● TO DO
Exact copy without images: repeat every entry as written.

● MATERIAL PROVIDED
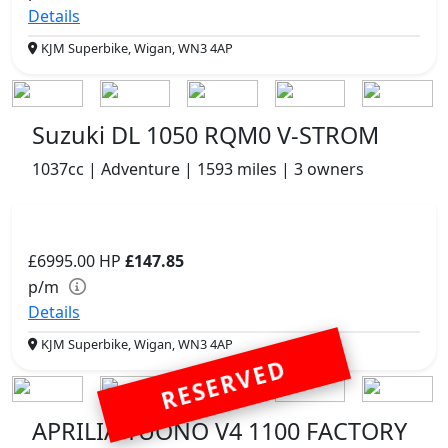
Details
KJM Superbike, Wigan, WN3 4AP
Suzuki DL 1050 RQM0 V-STROM
1037cc | Adventure | 1593 miles | 3 owners
£6995.00
HP
£147.85
p/m
Details
KJM Superbike, Wigan, WN3 4AP
RESERVED
APRILIA TUONO V4 1100 FACTORY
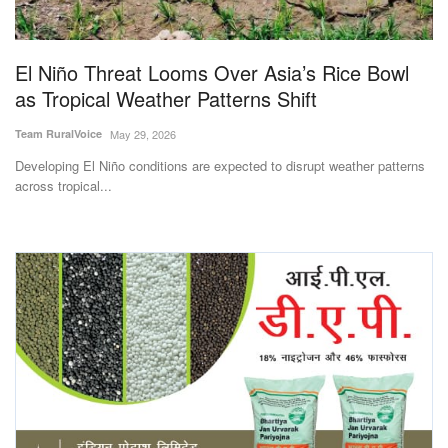
Magazine
El Niño Threat Looms Over Asia’s Rice Bowl
States
as Tropical Weather Patterns Shift
Events
Team RuralVoice
May 29, 2026
Developing El Niño conditions are expected to disrupt weather patterns
Agribusiness
across tropical...
Cooperatives
Agritech
International
Rural Dialogue
Ground Report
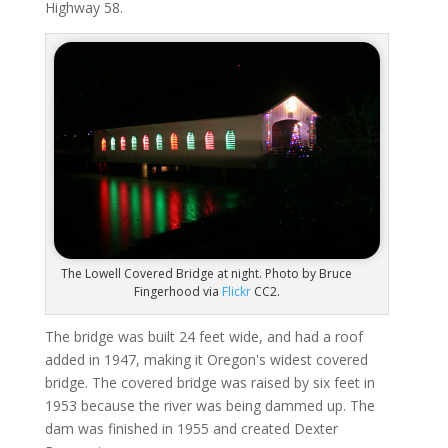
Highway 58.
The Lowell Covered Bridge at night. Photo by Bruce
Fingerhood via
Flickr
CC2.
The bridge was built 24 feet wide, and had a roof
added in 1947, making it Oregon's widest covered
bridge. The covered bridge was raised by six feet in
1953 because the river was being dammed up. The
dam was finished in 1955 and created Dexter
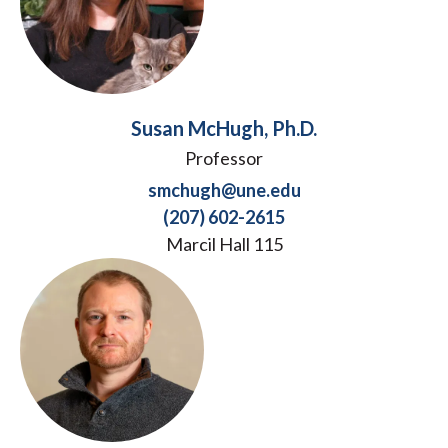
Susan McHugh, Ph.D.
Professor
smchugh@une.edu
(207) 602-2615
Marcil Hall 115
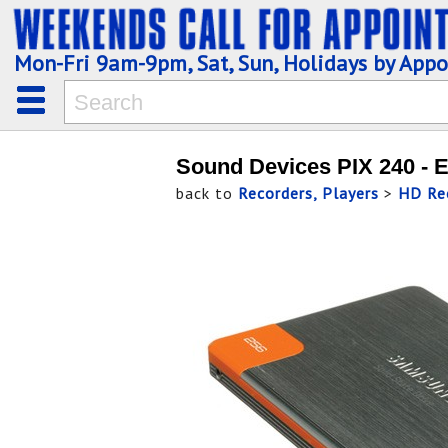
Mon-Fri 9am-9pm, Sat, Sun, Holidays by App
Sound Devices PIX 240 - 
back to
Recorders, Players
>
HD Rec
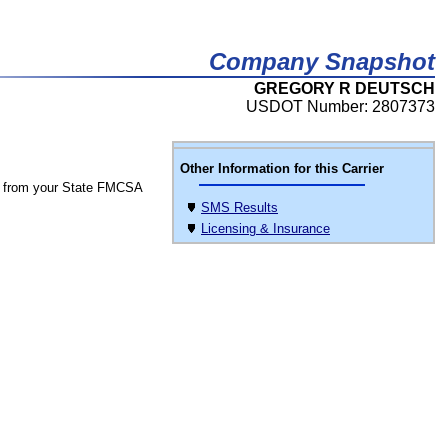
Company Snapshot
GREGORY R DEUTSCH
USDOT Number: 2807373
Other Information for this Carrier
 from your State FMCSA
SMS Results
Licensing & Insurance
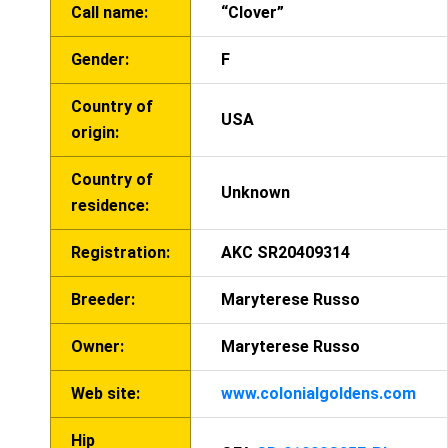
Call name:
“Clover”
Gender:
F
Country of
USA
origin:
Country of
Unknown
residence:
Registration:
AKC SR20409314
Breeder:
Maryterese Russo
Owner:
Maryterese Russo
Web site:
www.colonialgoldens.com
Hip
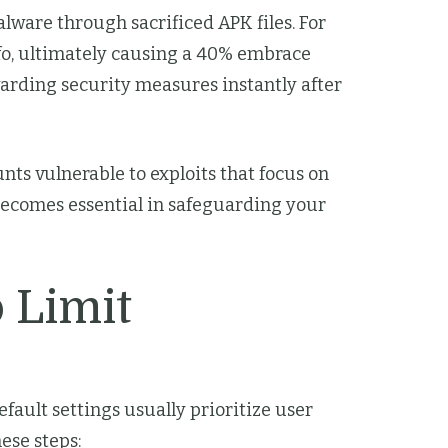
malware through sacrificed APK files. For
info, ultimately causing a 40% embrace
arding security measures instantly after
ts vulnerable to exploits that focus on
s becomes essential in safeguarding your
 Limit
fault settings usually prioritize user
hese steps:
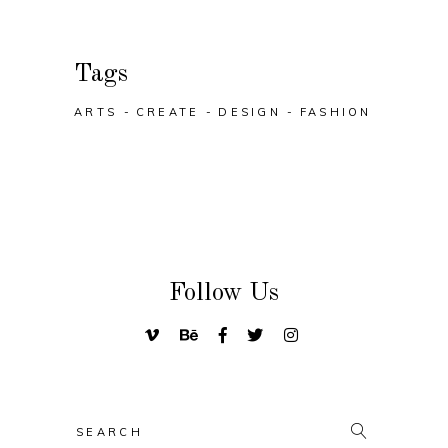
Tags
ARTS
CREATE
DESIGN
FASHION
Follow Us
Search
for:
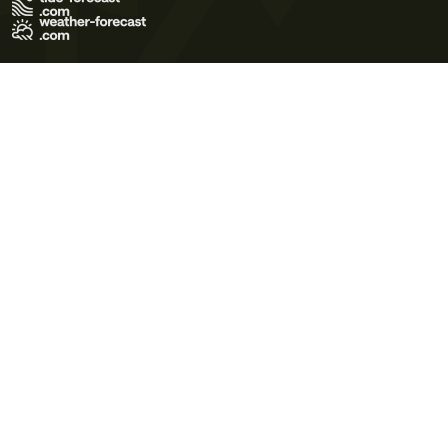
Terms of Use
Privacy Policy
Cookie Policy
Contact Us
© 2026 Meteo365 Ltd. All rights reserved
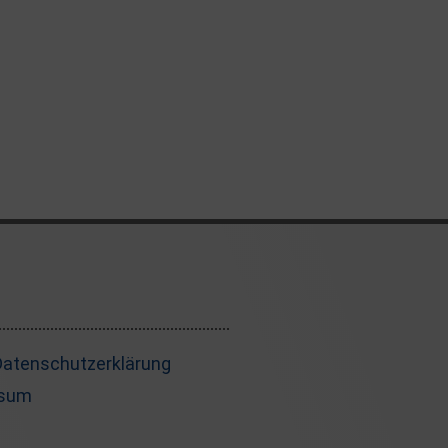
 Datenschutzerklärung
ssum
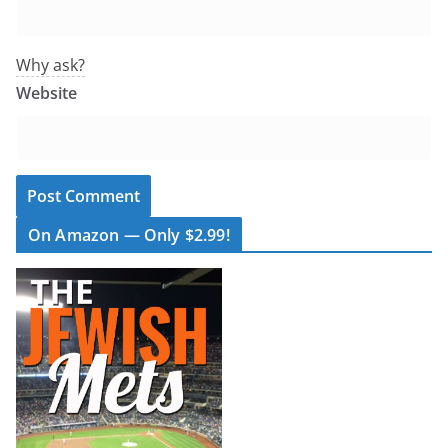
Why ask?
Website
On Amazon — Only $2.99!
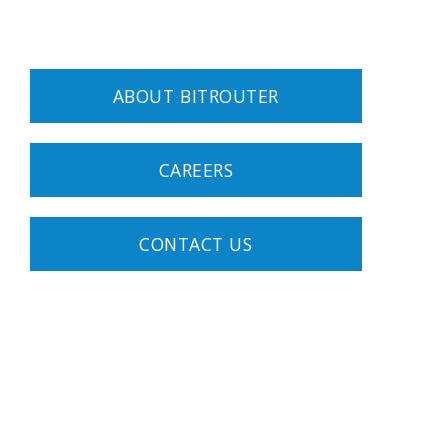
ABOUT BITROUTER
CAREERS
CONTACT US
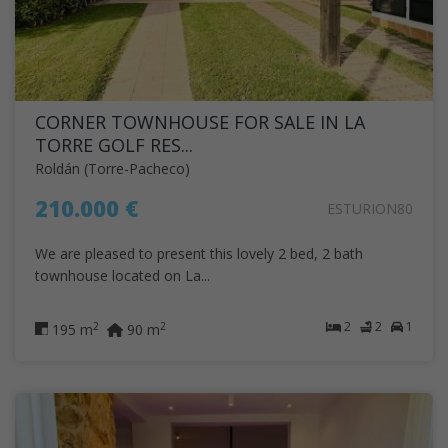
CORNER TOWNHOUSE FOR SALE IN LA
TORRE GOLF RES...
Roldán (Torre-Pacheco)
210.000 €
ESTURION80
We are pleased to present this lovely 2 bed, 2 bath
townhouse located on La...
2
2
1
2
2
195 m
90 m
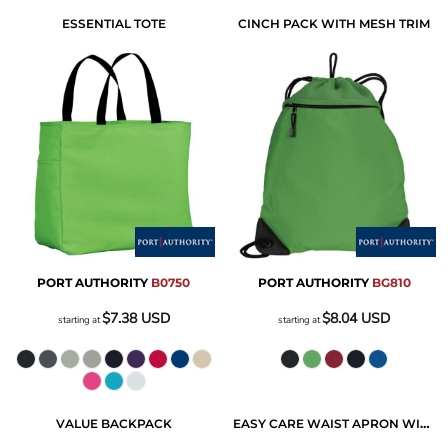
ESSENTIAL TOTE
CINCH PACK WITH MESH TRIM
PORT AUTHORITY
B0750
PORT AUTHORITY
BG810
$7.38
USD
$8.04
USD
starting at
starting at
VALUE BACKPACK
EASY CARE WAIST APRON WITH STAIN RELEASE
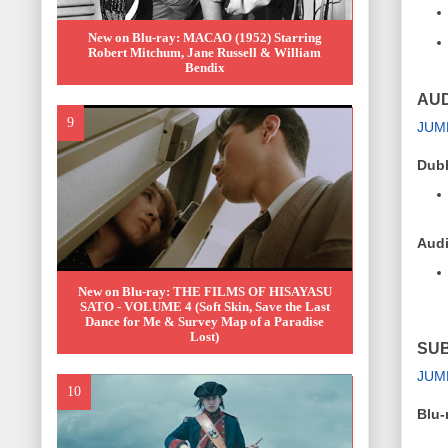
New on Blu-ray: MACAO (1952) Starring
Robert Mitchum, Jane Russell & William
Bendix
AUD
JUM
Dub
Audi
New on Blu-ray: THE FILMS OF HISAYASU
SATO - VOLUME 4 (Soft Skin, Save the Last
Dance for Me & Survey Map of a Paradise
Lost)
SUB
JUM
Blu-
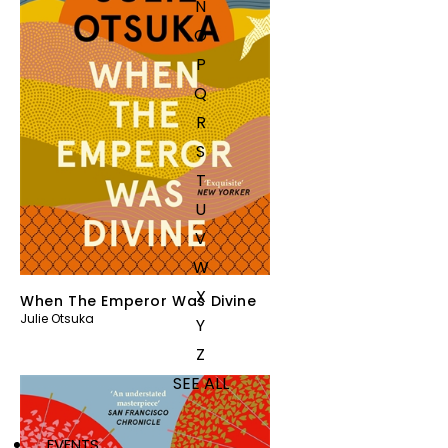
N
O
P
Q
R
S
T
U
V
W
X
When The Emperor Was Divine
Julie Otsuka
Y
Z
SEE ALL
EVENTS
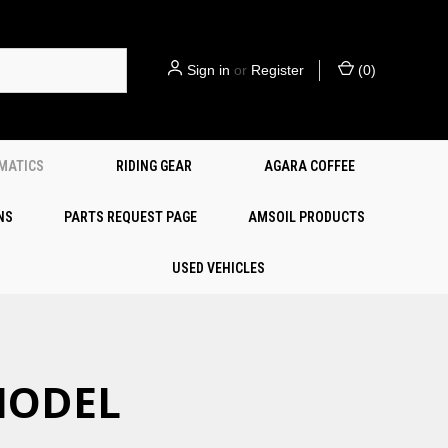
Sign in
or
Register
(
0
)
EMATICS
RIDING GEAR
AGARA COFFEE
NS
PARTS REQUEST PAGE
AMSOIL PRODUCTS
USED VEHICLES
 MODEL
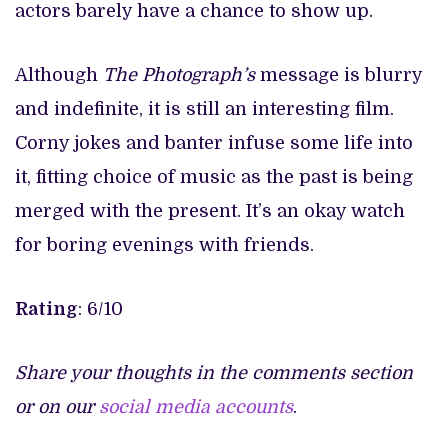
actors barely have a chance to show up.
Although
The Photograph’s
message is blurry
and indefinite, it is still an interesting film.
Corny jokes and banter infuse some life into
it, fitting choice of music as the past is being
merged with the present. It’s an okay watch
for boring evenings with friends.
Rating
: 6/10
Share your thoughts in the comments section
or on our
social media accounts
.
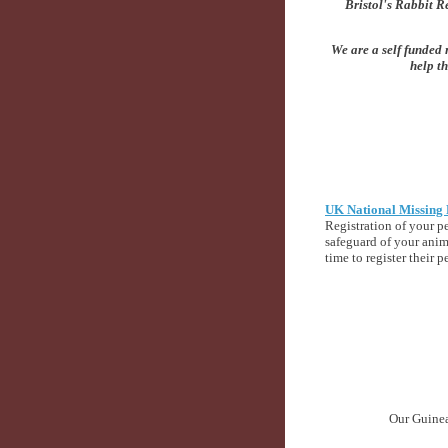
Bristol's Rabbit Re
We are a self funded 
help th
UK National Missing 
Registration of your pe
safeguard of your anim
time to register their p
Our Guinea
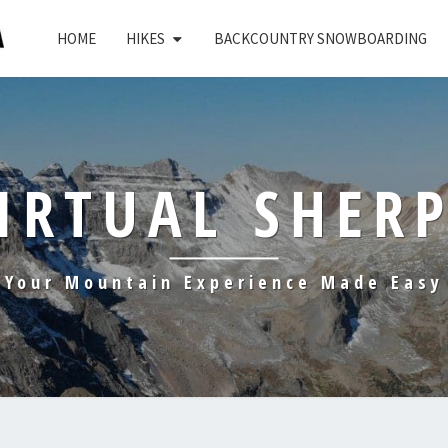
HOME
HIKES
BACKCOUNTRY SNOWBOARDING
IRTUAL SHER
Your Mountain Experience Made Easy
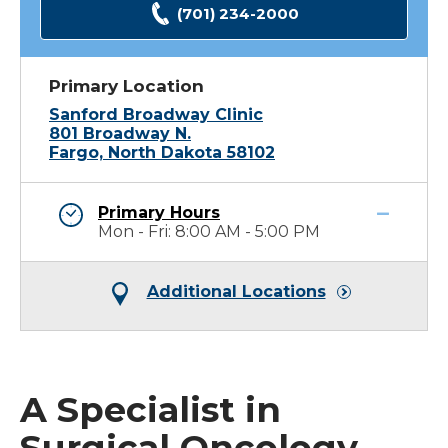
(701) 234-2000
Primary Location
Sanford Broadway Clinic
801 Broadway N.
Fargo, North Dakota 58102
Primary Hours
Mon - Fri: 8:00 AM - 5:00 PM
Additional Locations
A Specialist in
Surgical Oncology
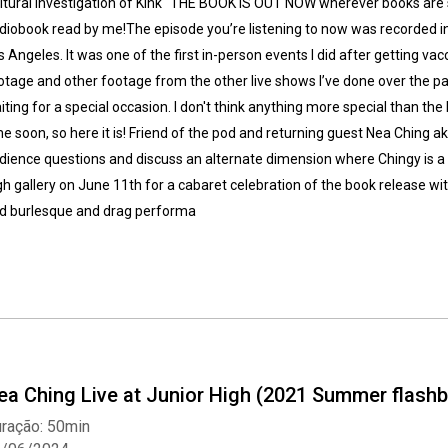
ltural Investigation of Kink" THE BOOK IS OUT NOW wherever books are s
diobook read by me!The episode you’re listening to now was recorded in 
s Angeles. It was one of the first in-person events I did after getting vacc
otage and other footage from the other live shows I’ve done over the p
iting for a special occasion. I don't think anything more special than the
me soon, so here it is! Friend of the pod and returning guest Nea Ching 
dience questions and discuss an alternate dimension where Chingy is a to
gh gallery on June 11th for a cabaret celebration of the book release
d burlesque and drag performa
ea Ching Live at Junior High (2021 Summer flashb
ração: 50min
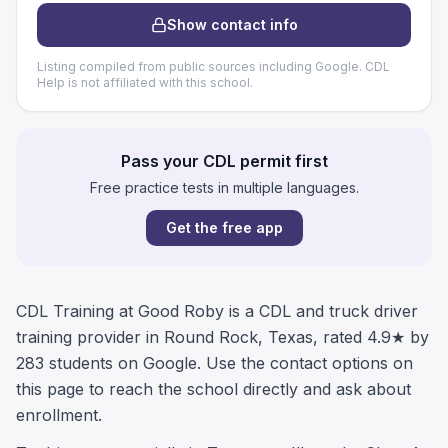
Show contact info
Listing compiled from public sources including Google. CDL
Help is not affiliated with this school.
Pass your CDL permit first
Free practice tests in multiple languages.
Get the free app
CDL Training at Good Roby is a CDL and truck driver
training provider in Round Rock, Texas, rated 4.9★ by
283 students on Google. Use the contact options on
this page to reach the school directly and ask about
enrollment.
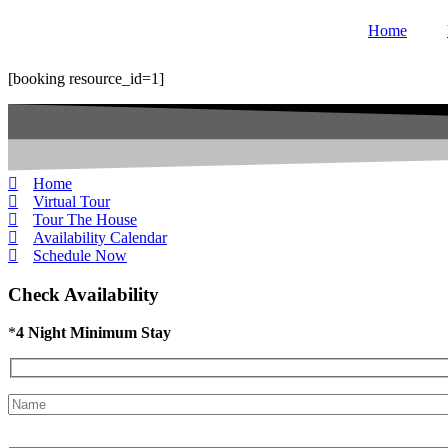
Skip
Home
to
content
[booking resource_id=1]
Home
Virtual Tour
Tour The House
Availability Calendar
Schedule Now
Check Availability
*
4 Night Minimum Stay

● SOLUTION
Details
KJM Superbike, Wigan, WN3 4AP
Suzuki DL 1050 RQM0 V-STROM
1037cc | Adventure | 1593 miles | 3 owners
£6995.00
HP
£147.85
p/m
Details
KJM Superbike, Wigan, WN3 4AP
RESERVED
APRILIA TUONO V4 1100 FACTORY
Magazine
El Niño Threat Looms Over Asia’s Rice Bowl
States
as Tropical Weather Patterns Shift
Events
Team RuralVoice
May 29, 2026
Developing El Niño conditions are expected to disrupt weather patterns
Agribusiness
across tropical...
Cooperatives
Agritech
International
Rural Dialogue
Ground Report
Highway 58.
The Lowell Covered Bridge at night. Photo by Bruce
Fingerhood via
Flickr
CC2.
The bridge was built 24 feet wide, and had a roof
added in 1947, making it Oregon's widest covered
bridge. The covered bridge was raised by six feet in
1953 because the river was being dammed up. The
dam was finished in 1955 and created Dexter
Susan McHugh, Ph.D.
Professor
smchugh@une.edu
(207) 602-2615
Marcil Hall 115
Mon-Fri 9am-9pm, Sat, Sun, Holidays by App
Sound Devices PIX 240 - 
back to
Recorders, Players
>
HD Rec
Company Snapshot
GREGORY R DEUTSCH
USDOT Number: 2807373
Other Information for this Carrier
 from your State FMCSA
SMS Results
Licensing & Insurance
Call name:
“Clover”
Gender:
F
Country of
USA
origin:
Country of
Unknown
residence:
Registration:
AKC SR20409314
Breeder:
Maryterese Russo
Owner:
Maryterese Russo
Web site:
www.colonialgoldens.com
Hip
malware through sacrificed APK files. For
info, ultimately causing a 40% embrace
arding security measures instantly after
ts vulnerable to exploits that focus on
s becomes essential in safeguarding your
 Limit
fault settings usually prioritize user
hese steps:
Tags
ARTS
CREATE
DESIGN
FASHION
Follow Us
Search
for:
Terms of Use
Privacy Policy
Cookie Policy
Contact Us
© 2026 Meteo365 Ltd. All rights reserved
 Datenschutzerklärung
ssum
Why ask?
Website
On Amazon — Only $2.99!
ABOUT BITROUTER
CAREERS
CONTACT US
CORNER TOWNHOUSE FOR SALE IN LA
TORRE GOLF RES...
Roldán (Torre-Pacheco)
210.000 €
ESTURION80
We are pleased to present this lovely 2 bed, 2 bath
townhouse located on La...
2
2
1
2
2
195 m
90 m
ESSENTIAL TOTE
CINCH PACK WITH MESH TRIM
PORT AUTHORITY
B0750
PORT AUTHORITY
BG810
$7.38
USD
$8.04
USD
starting at
starting at
VALUE BACKPACK
EASY CARE WAIST APRON WITH STAIN RELEASE
New on Blu-ray: MACAO (1952) Starring
Robert Mitchum, Jane Russell & William
Bendix
AUD
JUM
Dub
Audi
New on Blu-ray: THE FILMS OF HISAYASU
SATO - VOLUME 4 (Soft Skin, Save the Last
Dance for Me & Survey Map of a Paradise
Lost)
SUB
JUM
Blu-
N
O
P
Q
R
S
T
U
V
W
X
When The Emperor Was Divine
Julie Otsuka
Y
Z
SEE ALL
EVENTS
Sign in
or
Register
(
0
)
EMATICS
RIDING GEAR
AGARA COFFEE
NS
PARTS REQUEST PAGE
AMSOIL PRODUCTS
USED VEHICLES
 MODEL
actors barely have a chance to show up.
Although
The Photograph’s
message is blurry
and indefinite, it is still an interesting film.
Corny jokes and banter infuse some life into
it, fitting choice of music as the past is being
merged with the present. It’s an okay watch
for boring evenings with friends.
Rating
: 6/10
Share your thoughts in the comments section
or on our
social media accounts
.
Bristol's Rabbit Re
We are a self funded 
help th
UK National Missing 
Registration of your pe
safeguard of your anim
time to register their p
Our Guinea
HOME
HIKES
BACKCOUNTRY SNOWBOARDING
IRTUAL SHER
Your Mountain Experience Made Easy
(701) 234-2000
Primary Location
Sanford Broadway Clinic
801 Broadway N.
Fargo, North Dakota 58102
Primary Hours
Mon - Fri: 8:00 AM - 5:00 PM
Additional Locations
A Specialist in
Surgical Oncology
ltural Investigation of Kink" THE BOOK IS OUT NOW wherever books are s
diobook read by me!The episode you’re listening to now was recorded in 
s Angeles. It was one of the first in-person events I did after getting vacc
otage and other footage from the other live shows I’ve done over the p
iting for a special occasion. I don't think anything more special than the
me soon, so here it is! Friend of the pod and returning guest Nea Ching 
dience questions and discuss an alternate dimension where Chingy is a to
gh gallery on June 11th for a cabaret celebration of the book release
d burlesque and drag performa
ea Ching Live at Junior High (2021 Summer flashb
ração: 50min
Show contact info
Listing compiled from public sources including Google. CDL
Help is not affiliated with this school.
Pass your CDL permit first
Free practice tests in multiple languages.
Get the free app
CDL Training at Good Roby is a CDL and truck driver
training provider in Round Rock, Texas, rated 4.9★ by
283 students on Google. Use the contact options on
this page to reach the school directly and ask about
enrollment.
Skip
Home
to
content
[booking resource_id=1]
Home
Virtual Tour
Tour The House
Availability Calendar
Schedule Now
Check Availability
*
4 Night Minimum Stay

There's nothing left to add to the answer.